● **TASK DIRECTIONS**: Can you rewrite the records below as a numbered list, taking only everything from the line containing "pose: elev=205.3 azim=277.0" down to the end of the records, both ends included, and leaving out blank lines?

● **PROVIDED RECORDS**:
# # # # #
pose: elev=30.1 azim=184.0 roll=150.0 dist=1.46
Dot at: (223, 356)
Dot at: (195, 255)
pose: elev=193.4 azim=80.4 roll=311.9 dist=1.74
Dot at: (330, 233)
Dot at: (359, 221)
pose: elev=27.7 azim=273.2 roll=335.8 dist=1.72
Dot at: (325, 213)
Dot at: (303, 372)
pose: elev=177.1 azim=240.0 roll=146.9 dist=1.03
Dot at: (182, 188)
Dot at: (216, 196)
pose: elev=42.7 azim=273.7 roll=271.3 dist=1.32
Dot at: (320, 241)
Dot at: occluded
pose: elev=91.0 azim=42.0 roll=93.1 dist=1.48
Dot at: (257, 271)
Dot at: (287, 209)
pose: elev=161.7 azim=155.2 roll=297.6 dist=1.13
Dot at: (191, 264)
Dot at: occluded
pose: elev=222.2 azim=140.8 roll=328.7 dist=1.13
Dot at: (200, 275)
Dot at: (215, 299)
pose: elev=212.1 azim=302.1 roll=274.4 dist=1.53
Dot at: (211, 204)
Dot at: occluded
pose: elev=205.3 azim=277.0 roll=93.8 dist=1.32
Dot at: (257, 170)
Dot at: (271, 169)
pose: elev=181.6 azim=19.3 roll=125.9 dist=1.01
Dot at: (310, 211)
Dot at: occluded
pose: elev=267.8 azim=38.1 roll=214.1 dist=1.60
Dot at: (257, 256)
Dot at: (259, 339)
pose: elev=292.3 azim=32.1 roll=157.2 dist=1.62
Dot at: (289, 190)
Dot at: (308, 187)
# # # # #
● **RESPONSE TO THIS EXERCISE**:
1. pose: elev=205.3 azim=277.0 roll=93.8 dist=1.32
2. Dot at: (257, 170)
3. Dot at: (271, 169)
4. pose: elev=181.6 azim=19.3 roll=125.9 dist=1.01
5. Dot at: (310, 211)
6. Dot at: occluded
7. pose: elev=267.8 azim=38.1 roll=214.1 dist=1.60
8. Dot at: (257, 256)
9. Dot at: (259, 339)
10. pose: elev=292.3 azim=32.1 roll=157.2 dist=1.62
11. Dot at: (289, 190)
12. Dot at: (308, 187)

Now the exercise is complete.